Ab initio derivation of flavin hyperfine interactions for the protein magnetosensor cryptochrome

Density Functional Theory, Magnetoreception, QM/MM

Jean Deviers, Fabien Cailliez, Bernardo Zúñiga Gutiérrez, Daniel R Kattnig, Aurélien de la Lande. Phys. Chem. Chem. Phys. 2022. 24, 16784-16798. doi.org/10.1039/D1CP05804E. Full text in HAL.

The radicals derived from flavin adenine dinucleotide (FAD) are a corner stone of recent hypotheses about magnetoreception, including the compass of migratory songbirds. These models attribute a magnetic sense to coherent spin dynamics in radical pairs within the flavo-protein cryptochrome. The primary determinant of sensitivity and directionality of this process are the hyperfine interactions of the involved radicals. Here, we present a comprehensive computational study of the hyperfine couplings in the protonated and unprotonated FAD radicals in cryptochrome 4 from C. livia. We combine long (800 ns) molecular dynamics trajectories to accurate quantum chemistry calculations. Hyperfine parameters are derived using auxiliary density functional theory applied to cluster and hybrid QM/MM (Quantum Mechanics/Molecular Mechanics) models comprising the FAD and its significant surrounding environment, as determined by a detailed sensitivity analysis. Thanks to this protocol we elucidate the sensitivity of the hyperfine interaction parameters to structural fluctuations and the polarisation effect of the protein environment. We find that the ensemble-averaged hyperfine interactions are predominantly governed by thermally induced geometric distortions of the flavin. We discuss our results in view of the expected performance of these radicals as part of a magnetoreceptor. Our data could be used to parametrize spin Hamiltonians including not only average values but also standard deviations.

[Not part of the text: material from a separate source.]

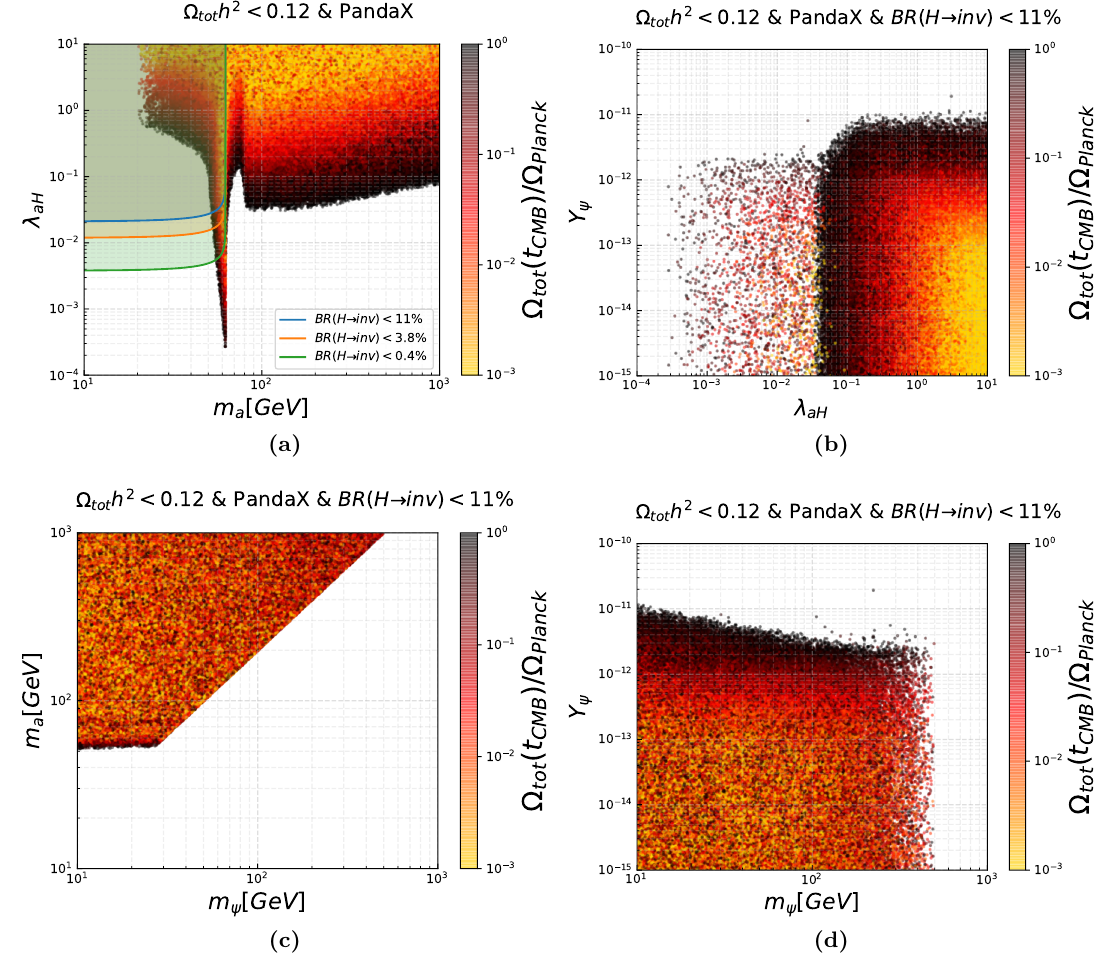
˜ (CP-odd) model with F 0 S 0 0 0 Ω ), ψ a / PLANCK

Anisotropic magnetic field effects in the re-oxidation of cryptochrome in the presence of scavenger radicals

Magnetoreception

Jean Deviers, Fabien Cailliez, Aurélien de la Lande, Daniel R Kattnig. J. Chem. Phys. 2022, 156, 025101, doi.org/10.1063/5.0078115.

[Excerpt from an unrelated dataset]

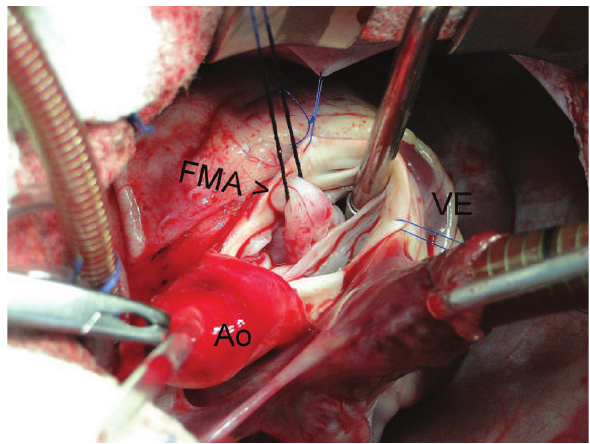
Fig. 1. Ecocardiograma bidimensional em corte paraesternal longitudinal, demonstrando o abaulamento sistólico do folheto mitral acessório (setas), obstruindo a via de saída do ventrículo esquerdo. AE = átrio esquerdo, VE = ventrículo esquerdo, VD = ventrículo direito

The avian compass and many other of nature’s magnetoreceptive traits are widely ascribed to the protein cryptochrome. There, magnetosensitivity is thought to emerge as the spin dynamics of radicals in the applied magnetic field enters in competition with their recombination. The first and dominant model makes use of a radical pair. However, recent studies have suggested that magnetosensitivity could be markedly enhanced for a radical triad, the primary radical pair of which undergoes a spin-selective recombination reaction with a third radical. Here, we test the practicality of this supposition for the reoxidation reaction of the reduced FAD cofactor in cryptochrome, which has been implicated with light-independent magnetoreception but appears irreconcilable with the classical radical pair mechanism (RPM). Based on the available realistic cryptochrome structures, we predict the magnetosensitivity of radical triad systems comprising the flavin semiquinone, the superoxide, and a tyrosine or ascorbyl scavenger radical. We consider many hyperfine-coupled nuclear spins, the relative orientation and placement of the radicals, their coupling by the electron–electron dipolar interaction, and spin relaxation in the superoxide radical in the limit of instantaneous decoherence, which have not been comprehensively considered before. We demonstrate that these systems can provide superior magnetosensitivity under realistic conditions, with implications for dark-state cryptochrome magnetoreception and other biological magneto- and isotope-sensitive radical recombination reactions.